The company’s seed funds are limited, thus resources cannot be wasted on synthesizing and testing compounds that will obviously not make it in ADME and safety. Early-stage optimization is vital, Merlot added. “We take full advantage of ADME prediction and computational toxicology to make sure that the drugs we are testing in vivo are worth it. We have access to in silico ADME profiles, which allows us to focus on compounds that have a greater chance to be bioavailable. Then, and most importantly, we are using computational toxicology to identify potential liabilities.”
Merlot’s team tries to make the best use of computers for supporting its projects. “We have a partner that helped us a lot. Drug Design Technologies (www.drugdesigntech.com) provided us with a corporate database and efficient prediction tools for early ADME and safety assessment,” said Merlot.
“Historically, in silico models have been used to filter out compounds that were predicted to be bad, sometimes filtering too much and resulting in the loss of valuable leads,” explained Merlot. “What we are doing is using them for asking the right question.”
His group runs a large panel of models on each of their chemical series. Positive results are then followed up with in vitro assays to confirm the prediction. Then, this information is interpreted in the context of a project. “Knowing the therapeutic area or the disease, we can say whether this liability is a safety concern or not,” said Merlot. “It increases our confidence in the chemical series.”

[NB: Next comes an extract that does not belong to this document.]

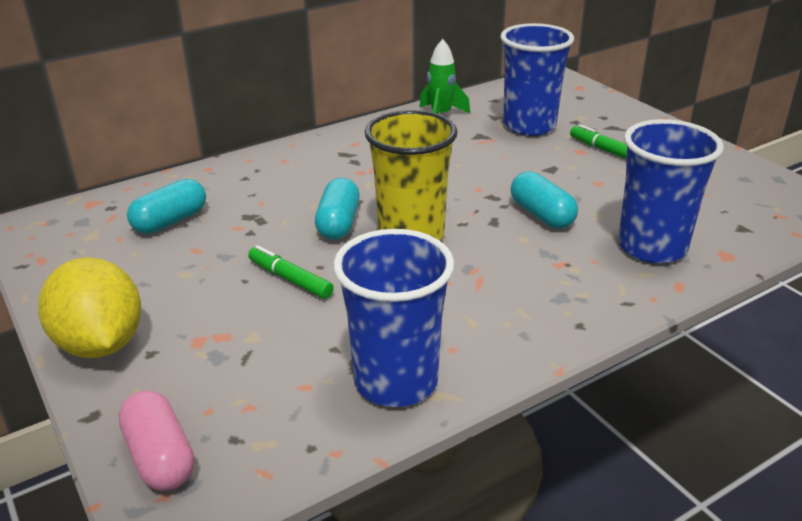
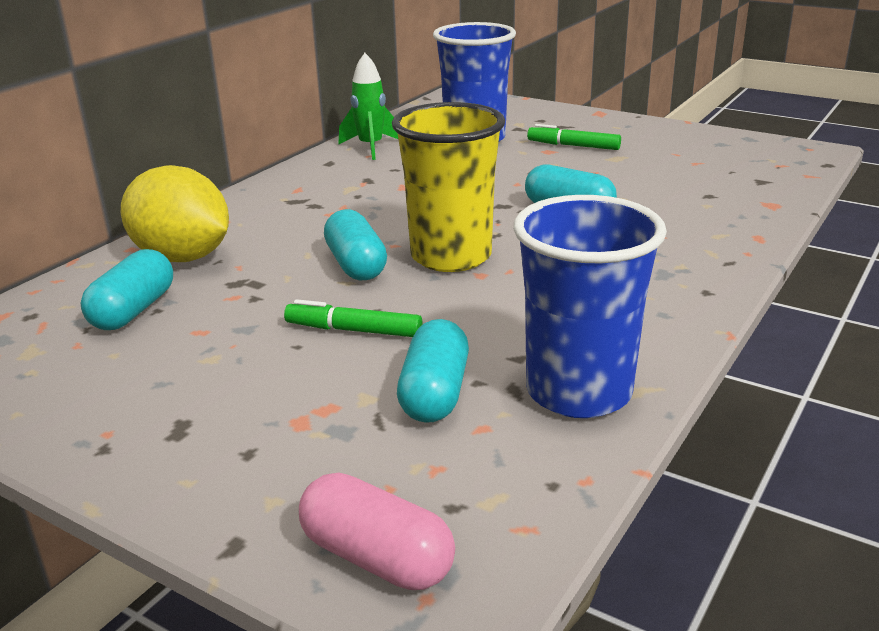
camera: 25 degrees left, 5 degrees down
(101, 344) = (166, 463): yellow lemon -> yellow lemon (183, 257)
(298, 348) = (434, 393): none -> turquoise capsule
(652, 247) = (701, 213): blue cup -> none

Current prediction models are worth using in drug discovery, concluded Merlot. “Probably no model is better than the others; it is just about finding the one(s) that will answer the question.”

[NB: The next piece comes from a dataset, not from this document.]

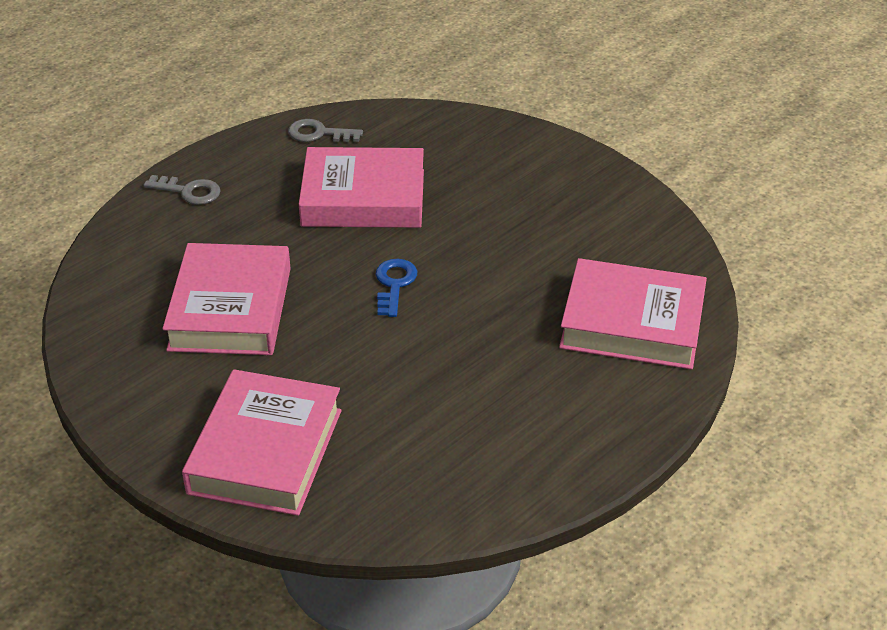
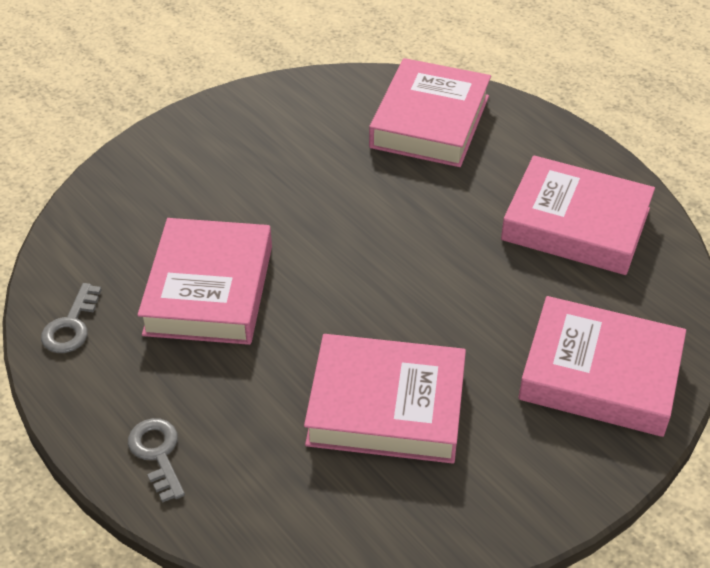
camera: 85 degrees left, 5 degrees up
(189, 191) = (157, 453): grey key -> grey key turned 45 degrees counterclockwise
(394, 284) = (360, 271): blue key -> none
(482, 440) = (576, 224): none -> pink book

Maximizing Current Knowledge
Aureus Pharma (www.aureus-pharma.com) develops knowledge databases that integrate structured information with search engines. The company’s knowledge management platform investigates the ADME properties of drugs. In conjunction with ADMET computational tools, Aureus has successfully designed in silico models for the early identification of unwanted side activities.
One of the biggest challenges in this field is selecting the right data, said Elodie Dubus, application scientist. “When people are looking to extract data, it’s sometimes difficult to know the differences in parameters.” Aureus employed this structured information to generate data sets that use cheminformatics to predict cytochrome inhibition or hERG blockage and then successfully built in silico models as a result, reported Dubus.
Its fully annotated, structured knowledge database contains all the pertinent biological and chemical information on the metabolic properties of drugs, added Mary Donlan, director of marketing. “We mine the literature for drug target and ADME information, analyzing articles, patents, and FDA reports,” she explained. “Then we bring the knowledge into a relational database. Our focus with regard to ADME is to gather data about drug-drug interactions into a searchable database. When you have such a database, it’s possible to drill down and select consistent data to build a predictive model and also identify potential drug-drug interactions.”
Parameters can be set for searches depending on the development stage, Donlan noted. “If you know that ADME is a consideration, then that can be used at the beginning of the drug discovery process. Establishing safety first saves money and time in the long run.”